[Excerpted passage]
::::::::
Who’s (re)Building America

“We’ve had a lot of Spanish-speaking workers. I say, ‘Thank Heaven for them.’ We’d be a lot further from recovering if it weren’t for them.”

As we’ve been told, Mexico and Central America are sending “not their best” across the border into the U.S. We are being overwhelmed by drug gangsters and rapists, according to the current occupant of the White House. Well, maybe not overwhelmed, exactly.

A new recovery-and-reconstruction work force has developed to keep pace with the more frequent and more severe weather events. (Nothing to do with climate change!) Like migrant agricultural workers following the crops, this emerging workforce is also mobile, following disasters: New Orleans after Hurricane Katrina; Houston after Harvey; North Carolina after Florence; Florida after Irma and Michael. Much of the cleanup and rebuilding is the work of laborers and craftspeople who entered the country illegally.

In areas where voters overwhelmingly cast their ballots for the anti-immigration Republican candidate in the last presidential election, residents are curiously unconcerned about the influx of immigrants, many, if not most, undocumented. Employers find it easy to renege on paying the wages promised and for landlords to charge exorbitant rents for barely-habitable residences. The workers’ fear of deportation, makes them afraid to take action. Employers disclaim knowledge or responsibility of wage theft, claiming defrauded workers were hired by a subcontractor of a subcontractor of the prime contractor.

Another promise from the 2016 campaign: “I will end forever the use of the H-1B as a cheap labor program” — visas for technical and skilled employees — “and institute an absolute requirement to hire American workers for every visa and immigration program. No exceptions.” That “no exceptions” didn’t include H-2B visas, the ones hotels and resorts, e.g. Mar-a-Lago, use to hire low-paid seasonal workers.

Way back in 1980, the Trump Organization hired a contractor to demolish a property in mid-town Manhattan to make room for a garish high-rise to be named Trump Tower. The contractor hired two-hundred undocumented Polish laborers. They worked twelve hours a day, seven days a week. The laborers were paid $4 to $5 per hour with no overtime. (Some ended up not paid at all.) It was all “off the books,” so no payments to Social Security, Medicare, unemployment, workers compensation on behalf of the so-called “Polish Brigade.”

The union that held a contract sued the contractor, a union leader and Trump, claiming they were owed excess of $1 million for their pension fund. Trump took the classic business leader posture: He didn’t know they were illegals and weren’t paid properly. The court ruled in 1991 that Trump owed $325,000 plus interest. Trump appealed. Since he claimed to have no knowledge of the illegalities, Trump averred he would not settle out of court “on principle.” Before the trial, the parties settled out of court. The agreement was sealed, so the actual settlement amount is unknown.

Chinese work crew

Way back further, to Sonoma County of the 1870s. Sonoma, known lately for fine wines and wildfires, back then was in the beginnings of its development of diverse agriculture: prunes, hops, cherries, apples and wine grapes as well as dairy, chicken and eggs. (We won’t mention politics and Sonoma’s support of the Confederacy in the Civil War. In 2016, the county went 71% for Hillary.)
::::::::
[Data extract]
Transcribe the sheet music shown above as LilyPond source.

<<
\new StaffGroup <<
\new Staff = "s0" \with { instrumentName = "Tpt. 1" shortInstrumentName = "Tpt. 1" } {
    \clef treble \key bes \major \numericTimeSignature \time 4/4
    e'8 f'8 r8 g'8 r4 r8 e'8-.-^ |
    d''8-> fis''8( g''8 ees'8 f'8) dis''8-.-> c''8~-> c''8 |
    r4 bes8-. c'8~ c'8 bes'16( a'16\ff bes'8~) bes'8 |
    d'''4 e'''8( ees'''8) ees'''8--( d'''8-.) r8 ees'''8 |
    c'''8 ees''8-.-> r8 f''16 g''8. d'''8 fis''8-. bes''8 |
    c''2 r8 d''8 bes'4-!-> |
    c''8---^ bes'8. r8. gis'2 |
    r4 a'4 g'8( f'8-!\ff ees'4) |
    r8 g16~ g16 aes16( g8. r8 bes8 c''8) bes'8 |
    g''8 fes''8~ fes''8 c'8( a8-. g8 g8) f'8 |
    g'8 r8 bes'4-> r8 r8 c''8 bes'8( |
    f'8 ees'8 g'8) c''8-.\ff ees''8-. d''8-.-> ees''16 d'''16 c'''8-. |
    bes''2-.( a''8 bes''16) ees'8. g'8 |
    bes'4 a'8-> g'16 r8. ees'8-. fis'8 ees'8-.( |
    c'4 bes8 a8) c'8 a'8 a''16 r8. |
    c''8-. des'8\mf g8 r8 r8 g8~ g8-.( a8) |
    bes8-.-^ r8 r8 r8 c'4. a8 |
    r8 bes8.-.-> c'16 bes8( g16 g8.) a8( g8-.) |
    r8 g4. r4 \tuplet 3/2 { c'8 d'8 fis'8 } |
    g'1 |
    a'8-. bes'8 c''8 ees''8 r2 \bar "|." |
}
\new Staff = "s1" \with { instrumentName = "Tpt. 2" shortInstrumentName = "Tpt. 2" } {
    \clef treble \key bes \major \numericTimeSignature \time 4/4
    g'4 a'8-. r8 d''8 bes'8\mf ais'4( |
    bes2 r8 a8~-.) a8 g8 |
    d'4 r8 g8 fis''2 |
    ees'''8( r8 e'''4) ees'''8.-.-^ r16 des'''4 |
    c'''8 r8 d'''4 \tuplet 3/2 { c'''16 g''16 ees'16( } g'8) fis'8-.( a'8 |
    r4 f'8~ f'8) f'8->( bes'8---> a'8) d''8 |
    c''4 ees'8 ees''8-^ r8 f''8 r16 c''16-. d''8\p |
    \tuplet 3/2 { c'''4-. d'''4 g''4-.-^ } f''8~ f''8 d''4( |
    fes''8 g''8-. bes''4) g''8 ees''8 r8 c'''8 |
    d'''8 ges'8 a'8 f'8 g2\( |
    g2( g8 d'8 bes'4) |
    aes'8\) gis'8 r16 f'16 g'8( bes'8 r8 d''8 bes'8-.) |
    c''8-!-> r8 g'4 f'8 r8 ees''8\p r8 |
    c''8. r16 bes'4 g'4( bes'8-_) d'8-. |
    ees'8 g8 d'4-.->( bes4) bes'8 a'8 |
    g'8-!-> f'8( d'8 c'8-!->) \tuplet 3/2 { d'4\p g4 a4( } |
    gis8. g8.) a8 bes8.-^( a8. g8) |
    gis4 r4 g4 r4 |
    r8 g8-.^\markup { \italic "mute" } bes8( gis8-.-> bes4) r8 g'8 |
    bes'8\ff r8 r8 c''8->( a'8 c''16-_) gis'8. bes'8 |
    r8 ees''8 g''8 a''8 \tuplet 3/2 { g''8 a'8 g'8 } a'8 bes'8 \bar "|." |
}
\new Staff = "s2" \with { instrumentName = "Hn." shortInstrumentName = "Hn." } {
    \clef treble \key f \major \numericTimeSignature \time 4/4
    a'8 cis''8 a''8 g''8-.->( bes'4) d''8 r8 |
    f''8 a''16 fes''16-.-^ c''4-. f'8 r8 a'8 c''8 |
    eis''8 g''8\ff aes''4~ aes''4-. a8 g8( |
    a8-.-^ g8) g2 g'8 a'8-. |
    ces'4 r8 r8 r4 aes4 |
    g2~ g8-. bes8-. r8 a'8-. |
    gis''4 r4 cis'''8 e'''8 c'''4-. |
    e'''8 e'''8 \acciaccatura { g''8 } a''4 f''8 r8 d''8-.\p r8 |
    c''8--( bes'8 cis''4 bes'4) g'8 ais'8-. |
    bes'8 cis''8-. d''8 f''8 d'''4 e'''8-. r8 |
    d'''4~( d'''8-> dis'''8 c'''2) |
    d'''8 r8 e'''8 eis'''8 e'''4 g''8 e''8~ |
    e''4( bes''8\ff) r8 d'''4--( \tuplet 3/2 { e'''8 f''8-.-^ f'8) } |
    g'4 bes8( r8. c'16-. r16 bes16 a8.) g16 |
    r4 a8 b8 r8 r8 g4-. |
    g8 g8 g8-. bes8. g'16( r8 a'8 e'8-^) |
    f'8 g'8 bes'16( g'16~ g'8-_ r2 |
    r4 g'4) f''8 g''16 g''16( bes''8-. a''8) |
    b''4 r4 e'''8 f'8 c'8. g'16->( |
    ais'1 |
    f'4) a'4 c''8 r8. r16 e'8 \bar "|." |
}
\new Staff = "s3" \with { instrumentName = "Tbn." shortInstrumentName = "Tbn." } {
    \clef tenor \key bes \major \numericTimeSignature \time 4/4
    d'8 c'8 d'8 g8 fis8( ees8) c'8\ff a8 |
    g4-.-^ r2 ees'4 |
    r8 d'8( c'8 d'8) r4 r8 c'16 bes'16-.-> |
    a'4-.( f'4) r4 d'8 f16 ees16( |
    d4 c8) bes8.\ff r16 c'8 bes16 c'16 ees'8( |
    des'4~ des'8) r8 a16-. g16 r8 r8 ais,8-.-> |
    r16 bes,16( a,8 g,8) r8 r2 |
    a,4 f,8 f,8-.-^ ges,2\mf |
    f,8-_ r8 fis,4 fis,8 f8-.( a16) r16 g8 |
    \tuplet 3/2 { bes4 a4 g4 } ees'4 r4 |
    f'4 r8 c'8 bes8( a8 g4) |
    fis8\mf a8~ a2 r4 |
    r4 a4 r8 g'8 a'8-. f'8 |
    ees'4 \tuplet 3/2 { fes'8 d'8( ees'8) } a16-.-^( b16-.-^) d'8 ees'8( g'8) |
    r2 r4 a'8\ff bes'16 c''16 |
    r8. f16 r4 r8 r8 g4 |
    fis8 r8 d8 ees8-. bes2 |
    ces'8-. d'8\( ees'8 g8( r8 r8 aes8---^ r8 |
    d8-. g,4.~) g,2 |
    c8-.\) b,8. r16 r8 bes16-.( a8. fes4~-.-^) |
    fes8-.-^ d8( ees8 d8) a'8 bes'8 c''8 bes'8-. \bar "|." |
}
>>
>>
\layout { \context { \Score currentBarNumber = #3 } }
::::::::
[Assignment] Reproduce the passage of the article on immigrant rebuilding labor from "Who’s (re)Building America" to "not overwhelmed, exactly.".

[Written answer]
Who’s (re)Building America

“We’ve had a lot of Spanish-speaking workers. I say, ‘Thank Heaven for them.’ We’d be a lot further from recovering if it weren’t for them.”

As we’ve been told, Mexico and Central America are sending “not their best” across the border into the U.S. We are being overwhelmed by drug gangsters and rapists, according to the current occupant of the White House. Well, maybe not overwhelmed, exactly.